Researchers say they have uncovered a link between semaglutide — the active ingredient in Ozempic and Wegovy — and sudden vision loss. The risk of developing nonarteritic anterior ischemic optic neuropathy (NAION) is four times higher for diabetics on semaglutide and seven times higher for people taking the drug to lose weight , according to a new study from Massachusetts Eye and Ear, a teaching hospital of Harvard Medical School. A relatively rare condition, NAION is believed to be caused by insufficient blood flow to the optic nerve head.

The result is painless but irreversible vision loss in one eye. There are no effective treatments for NAION. NAION is not fully understood — and neither is the purported relationship between semaglutide and the optic nerve disorder.

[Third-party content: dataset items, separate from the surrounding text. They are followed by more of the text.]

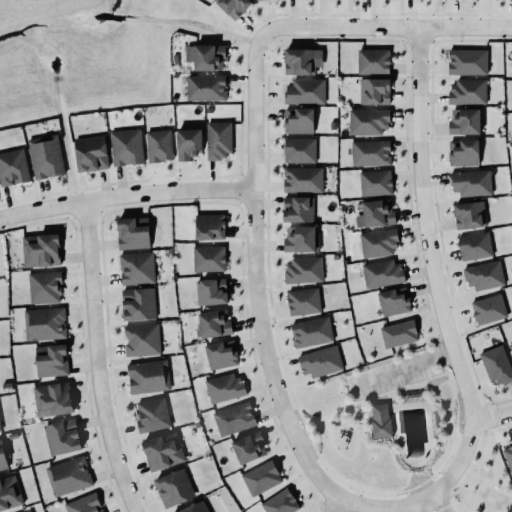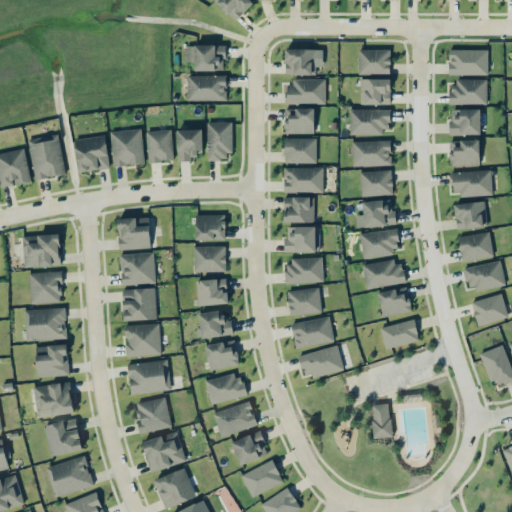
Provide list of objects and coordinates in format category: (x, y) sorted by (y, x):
building: (234, 7)
road: (386, 26)
building: (209, 57)
building: (300, 61)
building: (373, 61)
building: (468, 61)
building: (206, 87)
building: (305, 91)
building: (375, 91)
building: (468, 91)
building: (299, 120)
building: (368, 120)
building: (465, 121)
building: (219, 139)
building: (189, 144)
building: (159, 145)
building: (126, 147)
building: (300, 149)
building: (371, 152)
building: (464, 152)
building: (91, 153)
building: (46, 156)
building: (13, 167)
building: (303, 179)
building: (376, 182)
building: (471, 182)
road: (127, 191)
building: (298, 208)
building: (378, 212)
building: (474, 214)
building: (210, 226)
building: (134, 232)
building: (300, 238)
building: (380, 242)
building: (475, 245)
building: (209, 258)
building: (137, 268)
building: (304, 269)
road: (434, 272)
building: (383, 273)
building: (485, 275)
building: (45, 286)
building: (212, 291)
building: (304, 300)
building: (394, 300)
building: (139, 303)
building: (489, 308)
road: (261, 318)
building: (45, 323)
building: (214, 323)
building: (312, 331)
building: (399, 333)
building: (142, 339)
building: (511, 343)
building: (222, 354)
road: (98, 358)
building: (53, 361)
building: (320, 361)
road: (404, 364)
building: (497, 365)
building: (149, 376)
building: (224, 387)
building: (53, 399)
building: (152, 414)
road: (492, 416)
building: (234, 418)
building: (381, 420)
building: (0, 428)
building: (63, 436)
building: (250, 447)
building: (164, 450)
building: (508, 455)
building: (69, 475)
building: (262, 477)
building: (174, 487)
building: (9, 492)
road: (443, 501)
building: (281, 502)
building: (85, 503)
road: (336, 504)
building: (195, 507)
road: (415, 507)
building: (25, 510)
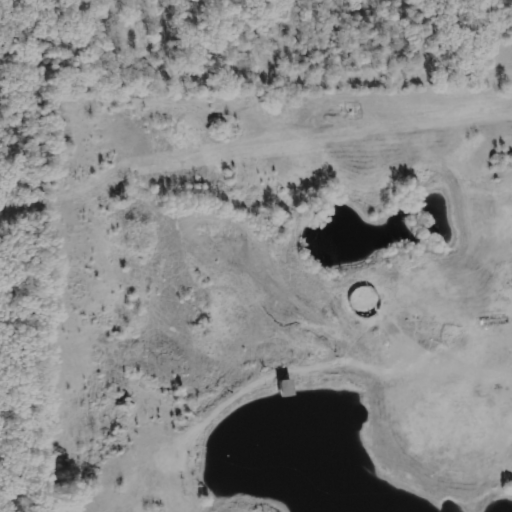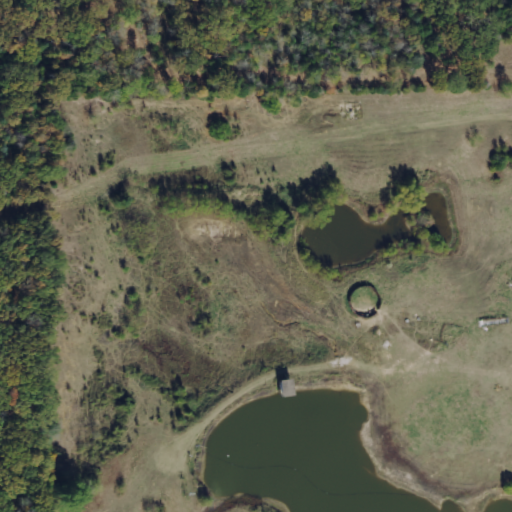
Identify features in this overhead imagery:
park: (253, 44)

“This study is the first, to our knowledge, to report an association between semaglutide and NAION, although the design of our study did not enable query into a causal relationship between the two,” the researchers wrote in their findings, published Wednesday in the journal JAMA Ophthalmology . The investigation began late last summer when Mass Eye and Ear neuro-ophthalmologists noticed that three patients in their practice had been diagnosed with the disease in just one week. All three were taking semaglutide.

The researchers pored over the records of more than 17,000 Mass Eye and Ear patients treated in the six years since Ozempic was released and analyzed the rate of NAION diagnoses. They identifie.